En la era de Internet, la infoxicación es un serio problema. Un ejemplo es la utilización de limón o agua oxigenada para “limpiar los dientes”. No pasa nada porque tomes limón de vez en cuando o lo bebas, pero no lo frotes contra tus dientes de forma continuada si no quieres que la pieza esté más sensible y expuesta. Tampoco emplees ningún producto o tecnología que se venda como blanqueador.
Hace ya unos años que algunos influencers empezaron a compartir en las redes sociales su experiencia con el carbón activo. A primera vista, no parece que este producto tenga efectos secundarios nocivos para la salud. Las últimas marcas de carbón activo que han ganado popularidad se promocionan como un blanqueamiento casero sin químicos, 100% natural, a base de polvos de carbón de coco.
Lo que ocurre con estos productos es que el efecto es solo temporal. Según alertó la OCU, son muy abrasivos; esto consigue que se eliminen algunas manchas superficiales, pero su potencia blanqueadora puede llegar a acabar del todo con nuestro esmalte dental. Lo mismo ocurre con las pastas que contienen bicarbonato.
La mayoría de clínicas dentales ofrecen la posibilidad de realizar un blanqueamiento combinado en la clínica y en casa. Una vez en casa, el paciente solo tiene que depositar el gel blanqueador en la férula y colocarla en la boca siguiendo las instrucciones del dentista.

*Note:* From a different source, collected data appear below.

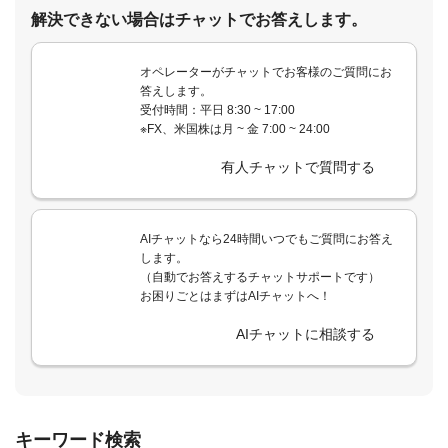
解決できない場合はチャットでお答えします。
オペレーターがチャットでお客様のご質問にお
答えします。
受付時間：平日 8:30 ~ 17:00
※FX、米国株は月 ~ 金 7:00 ~ 24:00
有人チャットで質問する
AIチャットなら24時間いつでもご質問にお答え
します。
（自動でお答えするチャットサポートです）
お困りごとはまずはAIチャットへ！
AIチャットに相談する
キーワード検索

¿QUÉ ES UN BLANQUEAMIENTO DENTAL? | ¡INDICACIONES Y CONTRAINDICACIONES!
El Agua Oxigenada como Enjuague Bucal: ¿Es Recomendable?
¿Alguna vez has pensado en enjuagarte la boca con agua oxigenada? ¡No es nada recomendable! Esta técnica puede causar graves irritaciones en las encías, en la lengua e incluso en el paladar. El agua oxigenada supone un exceso de oxígeno para nuestra boca.
Se ha desarrollado una tendencia de utilizar el agua oxigenada como blanqueador para los dientes. Sin embargo, pasan desapercibidas las contraindicaciones que pueden dañar seriamente la salud oral. Un uso excesivo de este producto provocará un desequilibrio en la flora bacteriana de la boca, lo que conllevará al desarrollo de otras bacterias.
Si quieres emplear el agua oxigenada en tu cavidad bucal, es muy importante que la rebajes al 50 % con agua. A través de esto, podrás utilizarla para combatir el mal aliento o como enjuague. No obstante, es fundamental que sea tu dentista quien te recomiende una pasta dentrítica apropiada que cuente con las propiedades adecuadas.
No estropees tu sonrisa con una moda o tendencia. Las desventajas que presenta el uso de agua oxigenada como enjuague bucal son mayores que las posibles ventajas.
En lugar de recurrir al blanqueamiento dental casero con agua oxigenada, recomendamos encarecidamente consultar a un dentista profesional para explorar opciones de blanqueamiento seguro y efectivo. Si estás considerando blanquear tus dientes, te alentamos a programar una consulta con un equipo profesional para discutir opciones seguras y personalizadas que se adapten a tus necesidades dentales y objetivos estéticos.
El uso habitual del agua oxigenada no es recomendable ya que puede causar irritación en las encías, la lengua y el paladar. Además, puede dañar coronas, empastes o implantes dentales. En concreto está el caso del blanqueamiento dental con agua oxigenada diluida aplicada directamente sobre los dientes con un bastoncillo.
Es importante usar las proporciones adecuadas para que sea más útil que dañino. Por ello, cualquier remedio casero para usar en el hogar, debe ir acompañado de una consulta al profesional para que éste pueda determinar la forma de tratamiento más segura y efectiva.